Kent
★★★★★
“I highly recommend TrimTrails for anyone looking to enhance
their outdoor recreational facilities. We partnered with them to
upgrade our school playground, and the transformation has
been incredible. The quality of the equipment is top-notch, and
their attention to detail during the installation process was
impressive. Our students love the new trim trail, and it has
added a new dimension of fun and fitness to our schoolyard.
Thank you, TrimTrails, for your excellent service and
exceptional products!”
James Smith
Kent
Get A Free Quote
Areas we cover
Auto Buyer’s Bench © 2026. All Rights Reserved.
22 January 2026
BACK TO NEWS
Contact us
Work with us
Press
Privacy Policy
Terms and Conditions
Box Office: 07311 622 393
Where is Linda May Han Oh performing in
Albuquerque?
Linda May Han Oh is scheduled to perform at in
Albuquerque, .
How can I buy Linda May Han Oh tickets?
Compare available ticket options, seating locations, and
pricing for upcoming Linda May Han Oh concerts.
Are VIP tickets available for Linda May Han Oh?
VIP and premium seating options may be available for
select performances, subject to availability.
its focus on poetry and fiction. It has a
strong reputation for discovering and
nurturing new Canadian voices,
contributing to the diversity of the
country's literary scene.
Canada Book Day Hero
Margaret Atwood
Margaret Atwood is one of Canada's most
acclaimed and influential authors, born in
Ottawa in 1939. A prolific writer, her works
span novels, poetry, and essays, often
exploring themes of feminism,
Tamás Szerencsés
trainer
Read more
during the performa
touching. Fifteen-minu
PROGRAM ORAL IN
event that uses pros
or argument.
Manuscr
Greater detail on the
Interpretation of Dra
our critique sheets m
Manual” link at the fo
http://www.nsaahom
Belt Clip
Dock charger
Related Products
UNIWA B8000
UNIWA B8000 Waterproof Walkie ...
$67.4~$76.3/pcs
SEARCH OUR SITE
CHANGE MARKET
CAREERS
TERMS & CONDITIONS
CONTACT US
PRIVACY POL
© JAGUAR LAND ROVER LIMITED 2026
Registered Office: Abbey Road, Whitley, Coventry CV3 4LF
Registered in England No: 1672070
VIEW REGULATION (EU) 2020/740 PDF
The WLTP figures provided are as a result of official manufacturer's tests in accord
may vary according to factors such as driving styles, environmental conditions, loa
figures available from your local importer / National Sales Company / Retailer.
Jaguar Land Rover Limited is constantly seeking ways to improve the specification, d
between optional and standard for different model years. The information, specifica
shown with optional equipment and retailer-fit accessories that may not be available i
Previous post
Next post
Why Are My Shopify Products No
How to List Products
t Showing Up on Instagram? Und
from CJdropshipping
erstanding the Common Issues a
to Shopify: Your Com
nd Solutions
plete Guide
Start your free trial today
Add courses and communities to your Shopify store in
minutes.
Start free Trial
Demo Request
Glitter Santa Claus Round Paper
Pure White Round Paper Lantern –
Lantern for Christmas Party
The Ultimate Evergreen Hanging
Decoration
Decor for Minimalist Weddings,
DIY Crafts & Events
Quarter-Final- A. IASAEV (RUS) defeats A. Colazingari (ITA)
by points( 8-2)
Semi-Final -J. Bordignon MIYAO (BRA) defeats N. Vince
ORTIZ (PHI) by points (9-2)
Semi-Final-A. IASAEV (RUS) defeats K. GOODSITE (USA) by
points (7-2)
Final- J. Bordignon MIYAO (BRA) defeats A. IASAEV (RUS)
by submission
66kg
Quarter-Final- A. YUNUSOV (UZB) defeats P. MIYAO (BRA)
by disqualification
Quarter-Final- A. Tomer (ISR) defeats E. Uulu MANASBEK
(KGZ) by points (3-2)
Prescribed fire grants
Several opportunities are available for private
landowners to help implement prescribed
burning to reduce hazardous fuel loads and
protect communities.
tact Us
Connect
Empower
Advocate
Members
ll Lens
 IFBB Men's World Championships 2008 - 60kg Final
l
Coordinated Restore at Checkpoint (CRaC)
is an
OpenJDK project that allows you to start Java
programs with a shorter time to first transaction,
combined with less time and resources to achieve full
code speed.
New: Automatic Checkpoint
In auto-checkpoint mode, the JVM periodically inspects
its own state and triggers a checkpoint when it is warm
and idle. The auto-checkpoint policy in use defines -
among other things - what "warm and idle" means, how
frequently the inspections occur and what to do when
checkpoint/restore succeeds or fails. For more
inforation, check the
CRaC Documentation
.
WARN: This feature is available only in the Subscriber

- - -

Rewrite as a numbered list everything from the start of the material down to and including the line containing "The WLTP figures", omitting any blank lines.

● **REPLY**
1. Kent
2. ★★★★★
3. “I highly recommend TrimTrails for anyone looking to enhance
4. their outdoor recreational facilities. We partnered with them to
5. upgrade our school playground, and the transformation has
6. been incredible. The quality of the equipment is top-notch, and
7. their attention to detail during the installation process was
8. impressive. Our students love the new trim trail, and it has
9. added a new dimension of fun and fitness to our schoolyard.
10. Thank you, TrimTrails, for your excellent service and
11. exceptional products!”
12. James Smith
13. Kent
14. Get A Free Quote
15. Areas we cover
16. Auto Buyer’s Bench © 2026. All Rights Reserved.
17. 22 January 2026
18. BACK TO NEWS
19. Contact us
20. Work with us
21. Press
22. Privacy Policy
23. Terms and Conditions
24. Box Office: 07311 622 393
25. Where is Linda May Han Oh performing in
26. Albuquerque?
27. Linda May Han Oh is scheduled to perform at in
28. Albuquerque, .
29. How can I buy Linda May Han Oh tickets?
30. Compare available ticket options, seating locations, and
31. pricing for upcoming Linda May Han Oh concerts.
32. Are VIP tickets available for Linda May Han Oh?
33. VIP and premium seating options may be available for
34. select performances, subject to availability.
35. its focus on poetry and fiction. It has a
36. strong reputation for discovering and
37. nurturing new Canadian voices,
38. contributing to the diversity of the
39. country's literary scene.
40. Canada Book Day Hero
41. Margaret Atwood
42. Margaret Atwood is one of Canada's most
43. acclaimed and influential authors, born in
44. Ottawa in 1939. A prolific writer, her works
45. span novels, poetry, and essays, often
46. exploring themes of feminism,
47. Tamás Szerencsés
48. trainer
49. Read more
50. during the performa
51. touching. Fifteen-minu
52. PROGRAM ORAL IN
53. event that uses pros
54. or argument.
55. Manuscr
56. Greater detail on the
57. Interpretation of Dra
58. our critique sheets m
59. Manual” link at the fo
60. http://www.nsaahom
61. Belt Clip
62. Dock charger
63. Related Products
64. UNIWA B8000
65. UNIWA B8000 Waterproof Walkie ...
66. $67.4~$76.3/pcs
67. SEARCH OUR SITE
68. CHANGE MARKET
69. CAREERS
70. TERMS & CONDITIONS
71. CONTACT US
72. PRIVACY POL
73. © JAGUAR LAND ROVER LIMITED 2026
74. Registered Office: Abbey Road, Whitley, Coventry CV3 4LF
75. Registered in England No: 1672070
76. VIEW REGULATION (EU) 2020/740 PDF
77. The WLTP figures provided are as a result of official manufacturer's tests in accord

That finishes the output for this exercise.